Today is World Press Freedom Day. To commemorate the occasion, Amnesty International has released a song produced by the great Levon Helm, who recently passed away. 'Toast To Freedom' features nearly 50 artists, including Kris Kristofferson, Carly Simon, Angelique Kidjo, Ewan McGregor, Jane Birkin, and Roseanne Cash. Check the tune out below:
The song was written by Carl Carlton and Larry Campbell, two veteran guitarist/producers - Carlton conceived of the idea for the song along with music industry exec and activist Jochen Wilms and Art for Amnesty founder Bill Shipsey. Wilms paid tribute to Levon Helm's contribution to the song, saying, "the song 'Toast To Freedom' is dedicated to Amnesty International but in a certain way is now a 'Toast To Levon' and a celebration for him as well".
The Canadian Committee for World Press Freedom is also marking World Press Freedom Day with a cartoon contest on the theme of Power to the People: Citizens and Social Media. The winning cartoon by Brazilian cartoonist Liza France, is below:
Alongside the art it has inspired, international freedom of the press is once more under the microscope this year. A report on press freedom was released yesterday by the Committee to Protect Journalists (CPJ). They list 10 countries that stand out as censors for imposing "dictatorial controls" on domestic media, preventing international media from entering, and other restrictions. At the top of the list was Eritrea, followed by North Korea, Syria and Iran.
A separate study indicates that there is reason to be cautiously optimistic about the state of press freedom over the past year.

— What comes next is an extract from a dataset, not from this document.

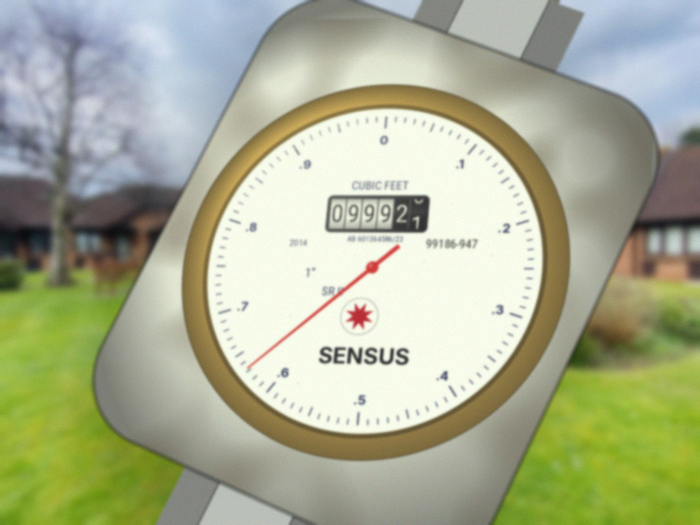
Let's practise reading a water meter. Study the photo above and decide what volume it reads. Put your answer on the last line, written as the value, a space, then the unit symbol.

According to Freedom House's annual survey of freedom of the press around the world, for the first time in eight years global media freedom showed no overall decline. The report criticized China, Russia, Iran and Venezuala for "detaining and jailing critics", but Freedom House's president David J. Kramer also stated that "the newly opened media environments in countries like Tunisia and Libya, while still tenuous and far from perfect, are critical for the future of democratic development in the region".
In this country, Canadian Journalists for Free Expression (CJFE) have given the federal government a failing grade on freedom of expression in Canada. The report points out that "the number of ATI (access to information) requests denied on security grounds has tripled since 2002-2003". On the legislative side, the group gave Canada's Supreme Court a B+, and cited their ruling that wiretapping without a warrant is unconstitutional.